Novel hybridization indicator for DNA sequences related to the hepatitis B virus: Electrochemical and in-silico approach

Abstract

In the present study, esculetin, as a novel electroactive indicator, was used to produce an electrochemical DNA hybridization biosensor for Hepatitis B Virus (HBV) detection. At first, alkanothiol-modified DNA probe (from Hepatitis B) was self-assembled on the surface of a glassy carbon electrode modified by the nanocomposite of polyaniline and Au nanoparticles (PANI-Au). Hybridization conditions were enhanced, including the immobilization of the probe strands, the hybridization process and the indicator accumulation. For evaluating the DNA hybridization, the differential pulse voltammetric response of the accumulated esculetin was used as an electroactive indicator on different electrode surfaces.
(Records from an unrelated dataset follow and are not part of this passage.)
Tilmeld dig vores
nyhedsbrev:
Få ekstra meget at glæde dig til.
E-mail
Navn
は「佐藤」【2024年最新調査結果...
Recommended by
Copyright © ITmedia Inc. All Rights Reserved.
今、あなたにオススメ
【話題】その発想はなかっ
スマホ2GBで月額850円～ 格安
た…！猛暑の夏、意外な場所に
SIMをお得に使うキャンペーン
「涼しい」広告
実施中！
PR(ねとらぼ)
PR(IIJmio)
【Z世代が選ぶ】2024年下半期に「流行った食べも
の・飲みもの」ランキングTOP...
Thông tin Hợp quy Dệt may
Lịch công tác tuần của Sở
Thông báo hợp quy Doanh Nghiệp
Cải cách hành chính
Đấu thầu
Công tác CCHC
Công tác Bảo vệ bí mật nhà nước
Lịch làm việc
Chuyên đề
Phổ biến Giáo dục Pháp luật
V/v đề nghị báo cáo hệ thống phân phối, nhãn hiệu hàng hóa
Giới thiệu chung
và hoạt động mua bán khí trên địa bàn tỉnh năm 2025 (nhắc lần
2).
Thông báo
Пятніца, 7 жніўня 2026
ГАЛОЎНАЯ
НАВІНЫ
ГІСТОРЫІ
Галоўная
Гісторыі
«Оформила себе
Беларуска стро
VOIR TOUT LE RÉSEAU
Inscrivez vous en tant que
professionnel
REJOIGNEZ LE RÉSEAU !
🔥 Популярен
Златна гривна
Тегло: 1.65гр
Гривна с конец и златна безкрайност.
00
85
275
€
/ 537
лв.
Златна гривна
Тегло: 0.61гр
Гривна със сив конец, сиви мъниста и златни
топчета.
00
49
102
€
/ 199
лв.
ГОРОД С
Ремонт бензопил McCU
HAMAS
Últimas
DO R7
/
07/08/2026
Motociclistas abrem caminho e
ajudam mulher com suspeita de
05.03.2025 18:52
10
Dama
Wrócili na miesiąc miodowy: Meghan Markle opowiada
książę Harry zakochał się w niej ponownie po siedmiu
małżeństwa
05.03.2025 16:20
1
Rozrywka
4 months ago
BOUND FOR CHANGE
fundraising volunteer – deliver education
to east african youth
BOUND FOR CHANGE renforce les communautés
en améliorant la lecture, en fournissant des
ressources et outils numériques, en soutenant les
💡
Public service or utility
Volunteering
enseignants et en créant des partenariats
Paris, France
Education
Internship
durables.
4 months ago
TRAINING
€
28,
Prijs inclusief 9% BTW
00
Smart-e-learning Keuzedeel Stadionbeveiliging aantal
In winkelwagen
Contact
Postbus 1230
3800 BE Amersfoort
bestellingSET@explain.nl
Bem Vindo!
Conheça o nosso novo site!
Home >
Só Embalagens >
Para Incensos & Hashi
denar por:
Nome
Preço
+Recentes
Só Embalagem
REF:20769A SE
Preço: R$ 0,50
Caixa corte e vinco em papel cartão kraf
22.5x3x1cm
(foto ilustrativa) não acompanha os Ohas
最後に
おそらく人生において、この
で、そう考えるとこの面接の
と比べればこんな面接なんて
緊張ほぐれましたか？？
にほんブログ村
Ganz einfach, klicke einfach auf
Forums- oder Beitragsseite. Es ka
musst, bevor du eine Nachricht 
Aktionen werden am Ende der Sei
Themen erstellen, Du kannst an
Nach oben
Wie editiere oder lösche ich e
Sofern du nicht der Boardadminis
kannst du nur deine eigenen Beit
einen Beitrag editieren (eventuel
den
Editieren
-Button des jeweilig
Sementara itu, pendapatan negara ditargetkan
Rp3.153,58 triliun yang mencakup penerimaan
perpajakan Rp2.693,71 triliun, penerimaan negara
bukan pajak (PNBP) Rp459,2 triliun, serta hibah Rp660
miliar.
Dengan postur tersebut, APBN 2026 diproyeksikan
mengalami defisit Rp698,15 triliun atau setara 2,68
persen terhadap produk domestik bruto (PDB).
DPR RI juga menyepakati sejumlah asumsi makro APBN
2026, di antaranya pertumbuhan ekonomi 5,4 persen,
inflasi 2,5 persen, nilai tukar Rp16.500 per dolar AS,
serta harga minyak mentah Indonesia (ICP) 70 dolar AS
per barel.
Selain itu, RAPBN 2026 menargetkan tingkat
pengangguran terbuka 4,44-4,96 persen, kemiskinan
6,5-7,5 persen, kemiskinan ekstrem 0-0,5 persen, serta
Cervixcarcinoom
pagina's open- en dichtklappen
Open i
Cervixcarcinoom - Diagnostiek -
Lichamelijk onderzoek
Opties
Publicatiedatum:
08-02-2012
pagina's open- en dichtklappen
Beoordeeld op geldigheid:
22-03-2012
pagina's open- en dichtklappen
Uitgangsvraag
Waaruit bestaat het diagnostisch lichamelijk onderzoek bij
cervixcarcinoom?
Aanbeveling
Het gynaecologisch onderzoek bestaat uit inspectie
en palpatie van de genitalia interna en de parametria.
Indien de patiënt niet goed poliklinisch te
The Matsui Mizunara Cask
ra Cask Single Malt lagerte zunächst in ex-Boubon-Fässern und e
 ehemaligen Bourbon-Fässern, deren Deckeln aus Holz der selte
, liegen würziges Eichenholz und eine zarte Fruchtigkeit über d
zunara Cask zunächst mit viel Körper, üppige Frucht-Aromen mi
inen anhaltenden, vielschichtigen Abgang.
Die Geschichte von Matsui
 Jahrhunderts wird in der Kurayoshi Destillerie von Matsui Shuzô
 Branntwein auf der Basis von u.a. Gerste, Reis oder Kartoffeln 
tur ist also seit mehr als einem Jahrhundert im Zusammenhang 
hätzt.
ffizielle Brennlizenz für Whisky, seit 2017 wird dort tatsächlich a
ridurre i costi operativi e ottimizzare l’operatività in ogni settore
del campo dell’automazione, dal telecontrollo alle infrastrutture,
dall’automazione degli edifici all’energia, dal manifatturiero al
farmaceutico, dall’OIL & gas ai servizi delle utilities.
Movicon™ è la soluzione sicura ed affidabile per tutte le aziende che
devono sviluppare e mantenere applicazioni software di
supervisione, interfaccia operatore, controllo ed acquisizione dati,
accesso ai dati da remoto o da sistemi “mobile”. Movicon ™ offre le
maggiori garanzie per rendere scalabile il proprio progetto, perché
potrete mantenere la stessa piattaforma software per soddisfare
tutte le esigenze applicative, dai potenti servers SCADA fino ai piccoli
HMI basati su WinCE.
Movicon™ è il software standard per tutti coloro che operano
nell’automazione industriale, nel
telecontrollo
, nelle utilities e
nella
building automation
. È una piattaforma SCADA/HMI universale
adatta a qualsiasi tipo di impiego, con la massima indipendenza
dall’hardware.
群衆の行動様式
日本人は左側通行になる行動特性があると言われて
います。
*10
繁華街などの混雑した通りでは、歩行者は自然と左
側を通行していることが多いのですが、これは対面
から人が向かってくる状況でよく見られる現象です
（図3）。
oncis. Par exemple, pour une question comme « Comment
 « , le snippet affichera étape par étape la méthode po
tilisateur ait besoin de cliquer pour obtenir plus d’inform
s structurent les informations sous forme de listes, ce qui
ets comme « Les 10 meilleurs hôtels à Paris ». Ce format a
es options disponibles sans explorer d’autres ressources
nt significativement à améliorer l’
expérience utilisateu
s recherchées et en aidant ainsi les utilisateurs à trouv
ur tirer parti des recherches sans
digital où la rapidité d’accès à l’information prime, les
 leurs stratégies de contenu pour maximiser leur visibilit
According to the obtained results, the voltammetric responses of esculetin accumulated on the probes interacted with non-complementary, mismatch and complementary targets were significantly different. Therefore, in optimum conditions, electrochemical signals of esculetin were linear in the concentration range of 0.01–3.00 × 10−6 M of the complementary strands, and a detection limit of 3.80 × 10−9 M was obtained for the target. Subsequently, the modified electrode was utilized for the detection of the HBV in spiked serum and plasma samples. The results obtained from electrochemical technique were confirmed by computational molecular simulation using MOE software. Moreover, the simulation outcomes provided valuable information about quantum chemical properties including the HOMO–LUMO maps and chemical reactivity for esculetin-the DNA target components.